%%

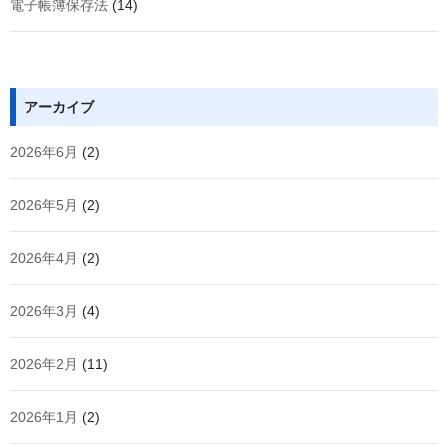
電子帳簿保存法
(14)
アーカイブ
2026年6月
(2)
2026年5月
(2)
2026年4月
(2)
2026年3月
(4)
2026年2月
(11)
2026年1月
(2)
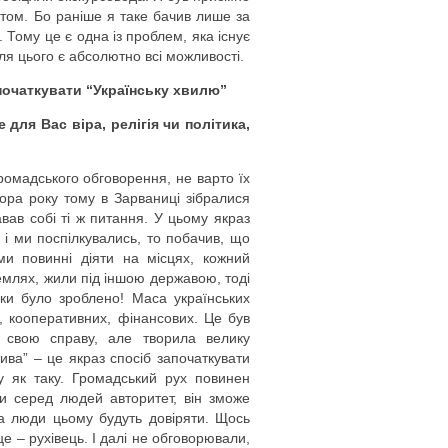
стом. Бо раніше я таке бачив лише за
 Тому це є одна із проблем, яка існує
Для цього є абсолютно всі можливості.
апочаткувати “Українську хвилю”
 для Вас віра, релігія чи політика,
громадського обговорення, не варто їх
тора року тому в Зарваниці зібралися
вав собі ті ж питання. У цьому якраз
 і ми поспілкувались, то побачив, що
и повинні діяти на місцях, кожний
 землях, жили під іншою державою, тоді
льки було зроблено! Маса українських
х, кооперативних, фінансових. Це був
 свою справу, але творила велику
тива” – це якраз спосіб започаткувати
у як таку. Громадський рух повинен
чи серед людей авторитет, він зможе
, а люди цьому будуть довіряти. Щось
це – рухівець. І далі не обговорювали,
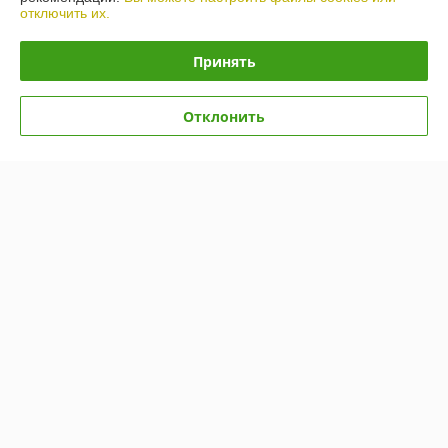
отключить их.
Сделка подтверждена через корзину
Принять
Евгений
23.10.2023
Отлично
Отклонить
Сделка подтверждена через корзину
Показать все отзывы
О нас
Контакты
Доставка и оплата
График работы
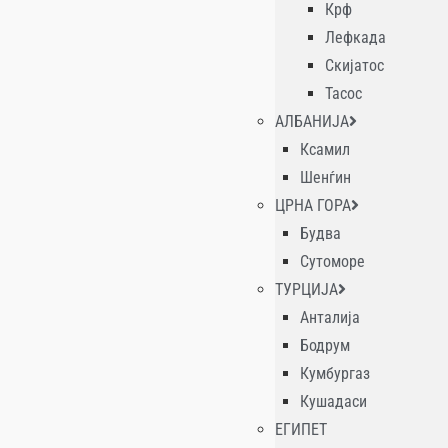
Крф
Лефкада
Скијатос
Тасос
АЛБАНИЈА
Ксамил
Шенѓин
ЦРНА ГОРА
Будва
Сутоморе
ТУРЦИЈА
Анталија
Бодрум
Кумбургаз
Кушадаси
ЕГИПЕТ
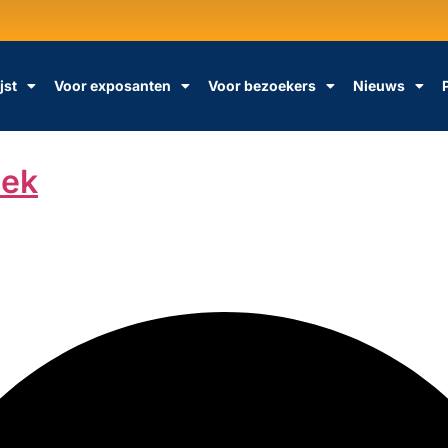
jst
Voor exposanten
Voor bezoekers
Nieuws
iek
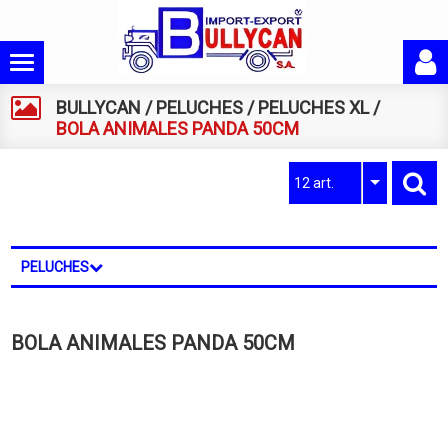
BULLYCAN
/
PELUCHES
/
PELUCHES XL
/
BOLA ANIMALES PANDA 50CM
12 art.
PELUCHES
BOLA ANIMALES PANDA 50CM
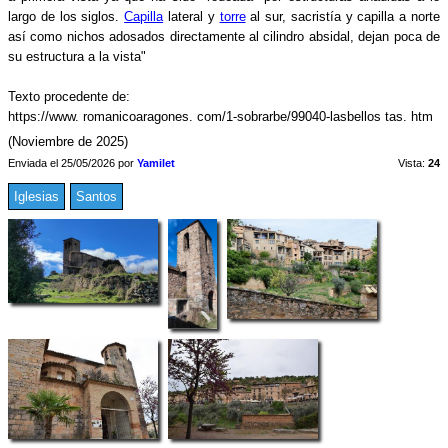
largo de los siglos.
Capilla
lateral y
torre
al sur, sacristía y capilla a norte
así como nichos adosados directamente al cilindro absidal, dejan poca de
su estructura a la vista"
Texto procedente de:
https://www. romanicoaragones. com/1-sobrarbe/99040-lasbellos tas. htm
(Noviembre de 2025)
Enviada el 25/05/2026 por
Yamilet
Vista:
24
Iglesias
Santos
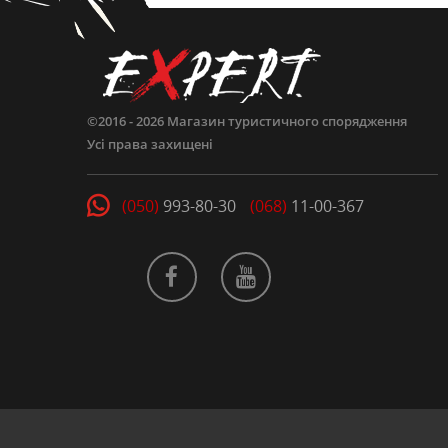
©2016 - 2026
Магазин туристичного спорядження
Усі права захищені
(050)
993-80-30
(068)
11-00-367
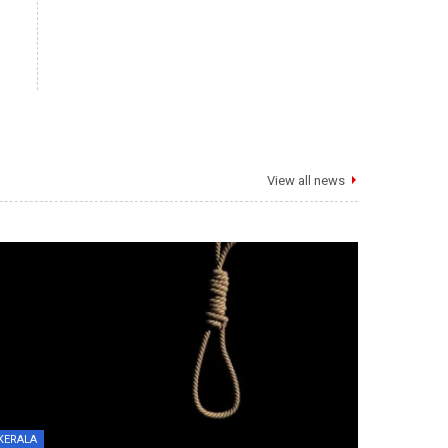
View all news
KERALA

%%

> [BRIEF] Return all of the material exactly, without pictures.

> [EXERCISE RESPONSE]
電子帳簿保存法
(14)
アーカイブ
2026年6月
(2)
2026年5月
(2)
2026年4月
(2)
2026年3月
(4)
2026年2月
(11)
2026年1月
(2)
стом. Бо раніше я таке бачив лише за
 Тому це є одна із проблем, яка існує
Для цього є абсолютно всі можливості.
апочаткувати “Українську хвилю”
 для Вас віра, релігія чи політика,
громадського обговорення, не варто їх
тора року тому в Зарваниці зібралися
вав собі ті ж питання. У цьому якраз
 і ми поспілкувались, то побачив, що
и повинні діяти на місцях, кожний
 землях, жили під іншою державою, тоді
льки було зроблено! Маса українських
х, кооперативних, фінансових. Це був
 свою справу, але творила велику
тива” – це якраз спосіб започаткувати
у як таку. Громадський рух повинен
чи серед людей авторитет, він зможе
, а люди цьому будуть довіряти. Щось
це – рухівець. І далі не обговорювали,
отключить их.
Сделка подтверждена через корзину
Принять
Евгений
23.10.2023
Отлично
Отклонить
Сделка подтверждена через корзину
Показать все отзывы
О нас
Контакты
Доставка и оплата
График работы
Крф
Лефкада
Скијатос
Тасос
АЛБАНИЈА
Ксамил
Шенѓин
ЦРНА ГОРА
Будва
Сутоморе
ТУРЦИЈА
Анталија
Бодрум
Кумбургаз
Кушадаси
ЕГИПЕТ
jst
Voor exposanten
Voor bezoekers
Nieuws
iek
BULLYCAN
/
PELUCHES
/
PELUCHES XL
/
BOLA ANIMALES PANDA 50CM
12 art.
PELUCHES
BOLA ANIMALES PANDA 50CM
largo de los siglos.
Capilla
lateral y
torre
al sur, sacristía y capilla a norte
así como nichos adosados directamente al cilindro absidal, dejan poca de
su estructura a la vista"
Texto procedente de:
https://www. romanicoaragones. com/1-sobrarbe/99040-lasbellos tas. htm
(Noviembre de 2025)
Enviada el 25/05/2026 por
Yamilet
Vista:
24
Iglesias
Santos
©2016 - 2026
Магазин туристичного спорядження
Усі права захищені
(050)
993-80-30
(068)
11-00-367
View all news
KERALA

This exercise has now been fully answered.